=== Problem ===
Find each line of the entries with the string "Medical", please, and copy it.

Data items:
-=-=-=-=-
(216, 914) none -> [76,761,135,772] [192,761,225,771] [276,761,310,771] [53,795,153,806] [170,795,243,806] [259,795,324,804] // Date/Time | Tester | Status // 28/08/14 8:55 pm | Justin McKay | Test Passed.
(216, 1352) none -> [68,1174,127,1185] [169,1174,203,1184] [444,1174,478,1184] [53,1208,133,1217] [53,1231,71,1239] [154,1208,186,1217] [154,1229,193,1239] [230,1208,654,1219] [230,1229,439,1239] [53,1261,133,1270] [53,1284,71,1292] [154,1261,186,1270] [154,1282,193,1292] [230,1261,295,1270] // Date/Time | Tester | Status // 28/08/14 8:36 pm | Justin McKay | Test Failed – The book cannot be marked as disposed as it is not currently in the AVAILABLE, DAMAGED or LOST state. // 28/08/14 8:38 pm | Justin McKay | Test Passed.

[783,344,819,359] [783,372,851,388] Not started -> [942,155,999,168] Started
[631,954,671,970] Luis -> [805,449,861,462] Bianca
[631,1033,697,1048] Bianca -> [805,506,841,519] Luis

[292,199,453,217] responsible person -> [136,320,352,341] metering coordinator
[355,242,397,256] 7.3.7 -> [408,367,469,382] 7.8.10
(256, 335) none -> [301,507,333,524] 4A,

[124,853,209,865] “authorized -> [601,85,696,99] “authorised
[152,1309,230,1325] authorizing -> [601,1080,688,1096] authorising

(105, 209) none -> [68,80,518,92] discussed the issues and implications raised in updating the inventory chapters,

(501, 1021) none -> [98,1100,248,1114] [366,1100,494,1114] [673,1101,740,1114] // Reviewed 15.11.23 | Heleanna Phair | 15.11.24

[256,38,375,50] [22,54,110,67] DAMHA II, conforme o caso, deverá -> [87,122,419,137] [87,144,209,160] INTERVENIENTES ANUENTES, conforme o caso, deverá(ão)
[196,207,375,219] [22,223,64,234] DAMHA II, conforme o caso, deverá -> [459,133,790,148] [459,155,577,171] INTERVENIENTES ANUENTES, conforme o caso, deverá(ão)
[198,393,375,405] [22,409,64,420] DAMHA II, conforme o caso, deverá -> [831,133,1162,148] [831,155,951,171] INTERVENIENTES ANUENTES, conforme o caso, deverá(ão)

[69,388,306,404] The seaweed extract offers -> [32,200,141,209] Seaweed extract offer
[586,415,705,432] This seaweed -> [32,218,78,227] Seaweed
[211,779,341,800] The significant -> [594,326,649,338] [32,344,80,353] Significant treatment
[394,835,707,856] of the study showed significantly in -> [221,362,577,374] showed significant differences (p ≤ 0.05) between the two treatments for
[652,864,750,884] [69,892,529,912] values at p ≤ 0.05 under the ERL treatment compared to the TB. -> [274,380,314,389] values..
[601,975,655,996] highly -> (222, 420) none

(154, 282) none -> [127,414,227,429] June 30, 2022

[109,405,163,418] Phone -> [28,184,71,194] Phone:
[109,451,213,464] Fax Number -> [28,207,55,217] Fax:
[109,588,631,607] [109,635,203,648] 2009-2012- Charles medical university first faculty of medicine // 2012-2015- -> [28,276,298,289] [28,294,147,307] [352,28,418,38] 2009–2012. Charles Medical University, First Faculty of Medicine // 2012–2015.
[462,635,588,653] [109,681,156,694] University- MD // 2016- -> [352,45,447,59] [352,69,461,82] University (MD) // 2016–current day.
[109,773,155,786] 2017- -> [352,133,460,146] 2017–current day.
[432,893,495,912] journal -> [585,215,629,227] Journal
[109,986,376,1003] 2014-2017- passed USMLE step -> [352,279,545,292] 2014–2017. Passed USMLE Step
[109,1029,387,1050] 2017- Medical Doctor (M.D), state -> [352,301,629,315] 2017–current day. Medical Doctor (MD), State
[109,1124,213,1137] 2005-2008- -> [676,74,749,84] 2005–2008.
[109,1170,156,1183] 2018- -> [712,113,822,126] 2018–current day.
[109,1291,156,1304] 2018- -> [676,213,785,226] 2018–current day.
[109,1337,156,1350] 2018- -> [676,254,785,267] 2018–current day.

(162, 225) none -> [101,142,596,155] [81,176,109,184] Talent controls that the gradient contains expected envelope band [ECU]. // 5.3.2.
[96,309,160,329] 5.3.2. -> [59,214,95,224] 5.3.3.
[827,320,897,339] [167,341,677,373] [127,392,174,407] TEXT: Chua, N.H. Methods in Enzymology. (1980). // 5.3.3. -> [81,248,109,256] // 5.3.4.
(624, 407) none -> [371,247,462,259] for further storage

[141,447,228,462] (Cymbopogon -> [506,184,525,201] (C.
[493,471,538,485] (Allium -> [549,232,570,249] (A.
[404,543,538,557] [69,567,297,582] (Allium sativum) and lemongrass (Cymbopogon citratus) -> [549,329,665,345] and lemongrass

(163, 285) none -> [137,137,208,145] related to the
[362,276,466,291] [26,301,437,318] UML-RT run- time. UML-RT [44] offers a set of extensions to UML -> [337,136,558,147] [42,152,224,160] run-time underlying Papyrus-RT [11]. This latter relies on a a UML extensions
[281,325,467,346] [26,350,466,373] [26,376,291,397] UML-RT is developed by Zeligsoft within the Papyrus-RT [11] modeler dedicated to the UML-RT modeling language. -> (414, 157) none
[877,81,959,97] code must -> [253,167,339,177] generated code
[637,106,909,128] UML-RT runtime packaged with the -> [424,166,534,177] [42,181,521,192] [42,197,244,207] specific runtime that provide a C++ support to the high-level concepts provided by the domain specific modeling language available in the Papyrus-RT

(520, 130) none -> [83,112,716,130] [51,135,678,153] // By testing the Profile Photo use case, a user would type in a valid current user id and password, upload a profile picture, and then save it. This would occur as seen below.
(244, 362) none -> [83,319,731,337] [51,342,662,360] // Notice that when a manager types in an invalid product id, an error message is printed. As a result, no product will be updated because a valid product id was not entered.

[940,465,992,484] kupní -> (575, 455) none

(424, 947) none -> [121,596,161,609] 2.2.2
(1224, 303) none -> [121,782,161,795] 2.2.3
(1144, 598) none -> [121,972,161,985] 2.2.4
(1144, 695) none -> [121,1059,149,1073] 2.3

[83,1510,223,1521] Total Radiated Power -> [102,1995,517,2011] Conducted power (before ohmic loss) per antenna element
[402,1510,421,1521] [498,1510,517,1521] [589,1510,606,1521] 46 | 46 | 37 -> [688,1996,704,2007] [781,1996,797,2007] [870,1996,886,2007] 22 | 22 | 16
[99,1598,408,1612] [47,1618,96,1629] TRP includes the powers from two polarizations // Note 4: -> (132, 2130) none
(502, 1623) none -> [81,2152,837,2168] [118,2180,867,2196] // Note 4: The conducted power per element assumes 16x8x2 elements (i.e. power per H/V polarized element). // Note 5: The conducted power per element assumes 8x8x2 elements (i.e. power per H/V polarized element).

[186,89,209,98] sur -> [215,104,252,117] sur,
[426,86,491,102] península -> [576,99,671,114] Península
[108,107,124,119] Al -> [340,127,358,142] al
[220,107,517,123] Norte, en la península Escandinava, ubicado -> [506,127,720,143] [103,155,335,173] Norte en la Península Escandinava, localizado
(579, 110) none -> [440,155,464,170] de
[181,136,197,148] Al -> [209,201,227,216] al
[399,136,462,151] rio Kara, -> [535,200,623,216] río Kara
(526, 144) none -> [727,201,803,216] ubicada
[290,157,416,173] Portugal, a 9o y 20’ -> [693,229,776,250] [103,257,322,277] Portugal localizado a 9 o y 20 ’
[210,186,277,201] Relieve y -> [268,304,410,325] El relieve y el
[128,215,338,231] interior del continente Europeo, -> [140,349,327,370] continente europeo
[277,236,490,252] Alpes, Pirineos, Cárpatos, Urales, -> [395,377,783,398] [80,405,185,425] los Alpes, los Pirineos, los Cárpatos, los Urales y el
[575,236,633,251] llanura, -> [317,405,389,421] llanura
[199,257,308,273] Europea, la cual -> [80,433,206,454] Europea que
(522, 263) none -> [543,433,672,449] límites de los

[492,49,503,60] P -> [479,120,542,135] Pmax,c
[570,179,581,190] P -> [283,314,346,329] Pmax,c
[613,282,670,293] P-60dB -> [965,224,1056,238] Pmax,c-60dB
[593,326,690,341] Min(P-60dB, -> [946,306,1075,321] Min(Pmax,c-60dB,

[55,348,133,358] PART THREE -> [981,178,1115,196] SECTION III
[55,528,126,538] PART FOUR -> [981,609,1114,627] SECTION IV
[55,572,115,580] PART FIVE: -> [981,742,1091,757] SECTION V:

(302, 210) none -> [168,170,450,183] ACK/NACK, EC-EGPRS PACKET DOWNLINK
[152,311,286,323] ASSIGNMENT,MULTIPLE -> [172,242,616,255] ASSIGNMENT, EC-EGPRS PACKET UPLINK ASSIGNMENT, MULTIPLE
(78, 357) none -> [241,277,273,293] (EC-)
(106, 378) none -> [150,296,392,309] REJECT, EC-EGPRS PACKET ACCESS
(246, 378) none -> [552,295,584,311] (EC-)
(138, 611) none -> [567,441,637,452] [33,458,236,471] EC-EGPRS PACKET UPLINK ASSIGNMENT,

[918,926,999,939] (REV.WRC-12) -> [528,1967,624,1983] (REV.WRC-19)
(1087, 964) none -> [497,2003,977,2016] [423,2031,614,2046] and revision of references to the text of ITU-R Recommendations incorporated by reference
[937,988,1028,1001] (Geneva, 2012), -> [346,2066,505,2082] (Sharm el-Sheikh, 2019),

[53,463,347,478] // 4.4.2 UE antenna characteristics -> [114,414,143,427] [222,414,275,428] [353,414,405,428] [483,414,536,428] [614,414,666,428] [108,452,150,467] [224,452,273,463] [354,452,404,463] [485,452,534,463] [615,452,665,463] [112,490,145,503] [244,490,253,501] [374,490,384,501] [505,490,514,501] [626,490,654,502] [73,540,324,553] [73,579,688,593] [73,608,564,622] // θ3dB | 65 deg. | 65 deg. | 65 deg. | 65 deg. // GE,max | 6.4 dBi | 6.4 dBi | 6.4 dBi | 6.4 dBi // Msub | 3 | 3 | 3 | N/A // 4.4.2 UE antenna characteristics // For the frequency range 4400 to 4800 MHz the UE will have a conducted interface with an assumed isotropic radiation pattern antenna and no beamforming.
-=-=-=-=-
=== Answer to this task ===
[109,588,631,607] [109,635,203,648] 2009-2012- Charles medical university first faculty of medicine // 2012-2015- -> [28,276,298,289] [28,294,147,307] [352,28,418,38] 2009–2012. Charles Medical University, First Faculty of Medicine // 2012–2015.
[109,1029,387,1050] 2017- Medical Doctor (M.D), state -> [352,301,629,315] 2017–current day. Medical Doctor (MD), State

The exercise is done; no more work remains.